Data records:
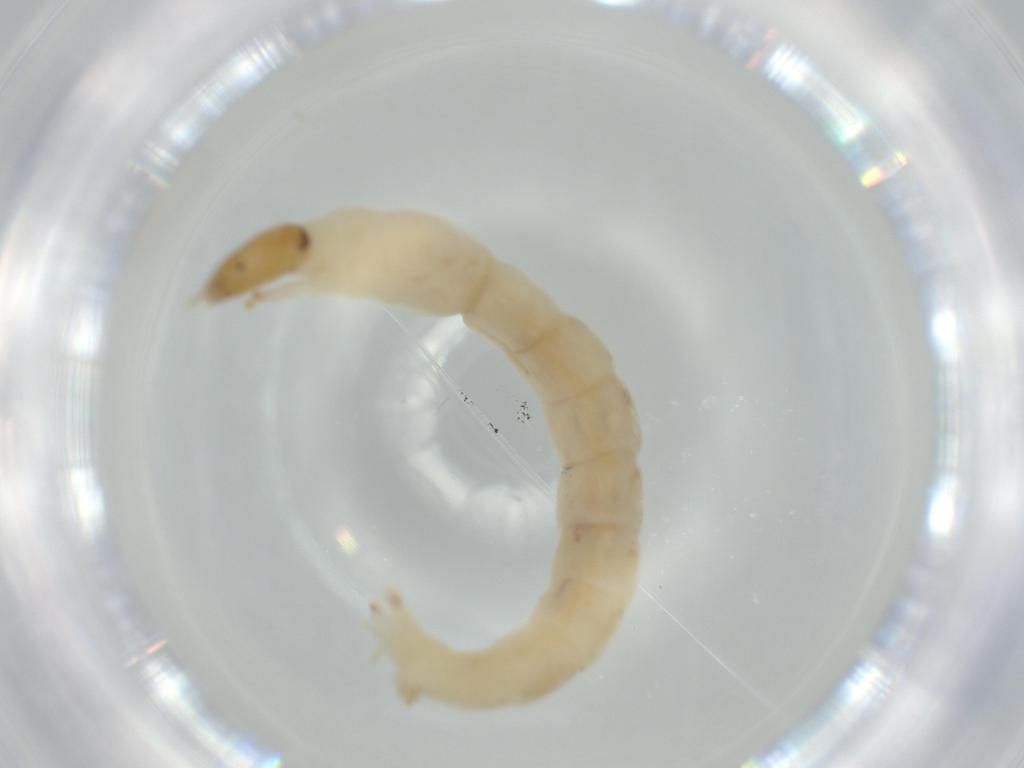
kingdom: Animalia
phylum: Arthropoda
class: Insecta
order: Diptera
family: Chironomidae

* * *

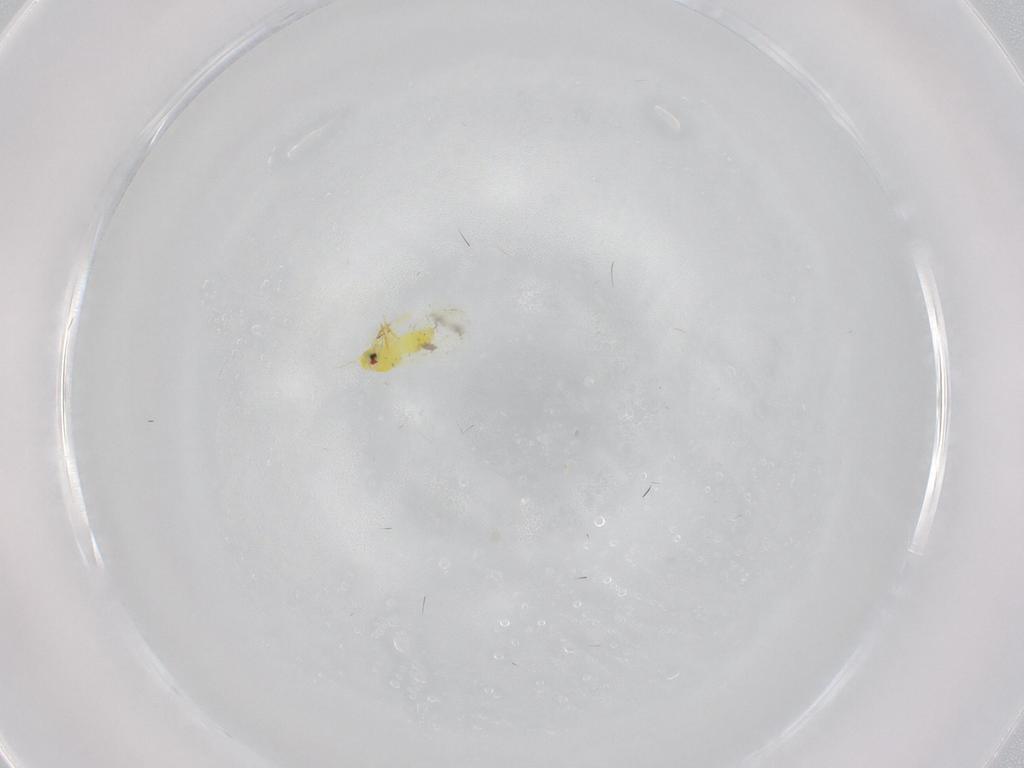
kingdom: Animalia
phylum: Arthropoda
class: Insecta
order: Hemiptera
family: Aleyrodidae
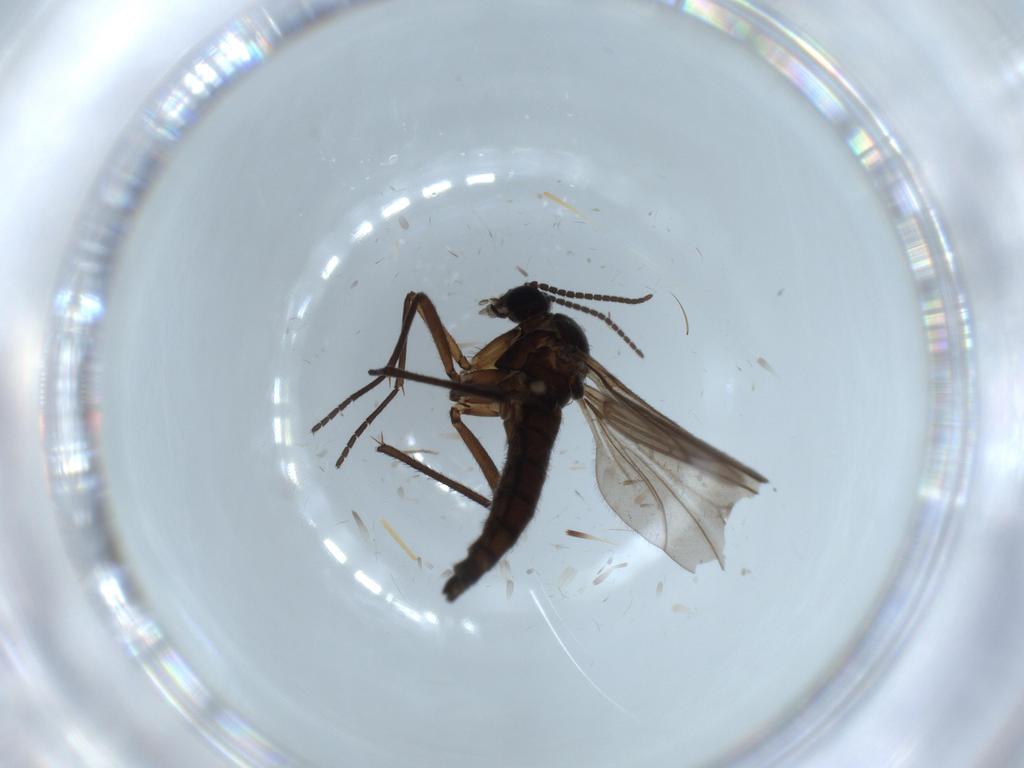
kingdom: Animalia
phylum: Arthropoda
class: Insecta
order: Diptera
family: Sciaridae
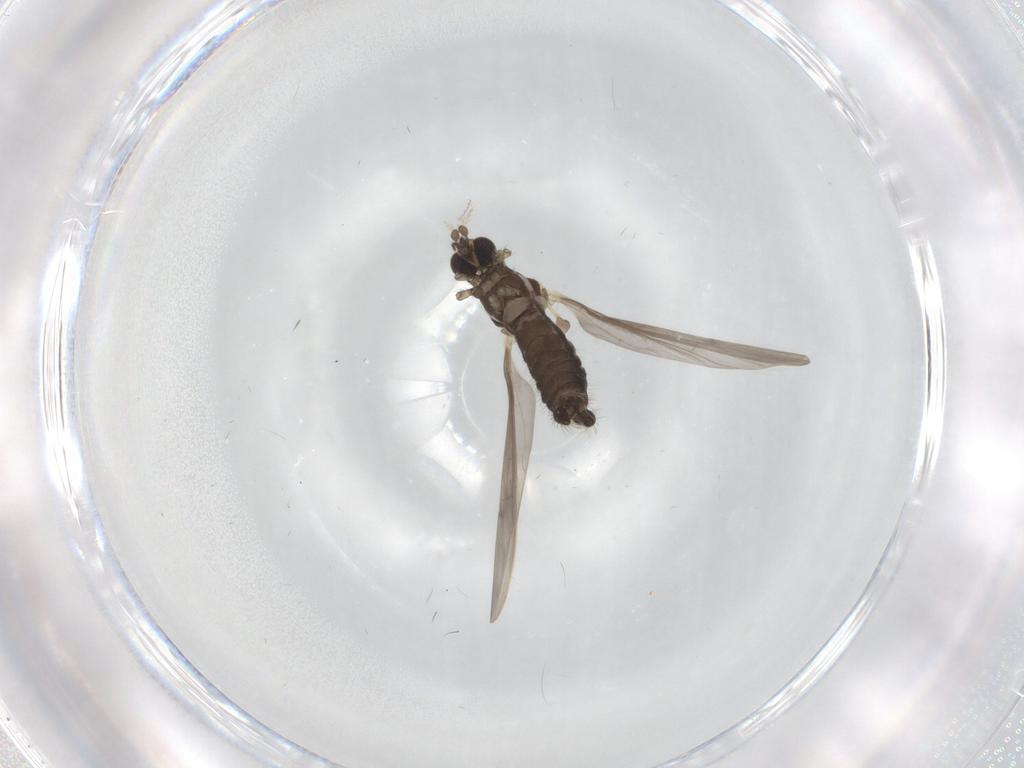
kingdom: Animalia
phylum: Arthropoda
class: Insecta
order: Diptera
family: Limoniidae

- **EXERCISE**
Turn the lines starting at the one containing "order: Hemiptera" and ending at the one containing "family: Limoniidae", both included, into a Markdown table with the columns "Row" and "Text". Number the rows, omit blank lines, and leave out the pictures.

- **TASK RESULT**
| Row | Text |
|---|---|
| 1 | order: Hemiptera |
| 2 | family: Aleyrodidae |
| 3 | kingdom: Animalia |
| 4 | phylum: Arthropoda |
| 5 | class: Insecta |
| 6 | order: Diptera |
| 7 | family: Sciaridae |
| 8 | kingdom: Animalia |
| 9 | phylum: Arthropoda |
| 10 | class: Insecta |
| 11 | order: Diptera |
| 12 | family: Limoniidae |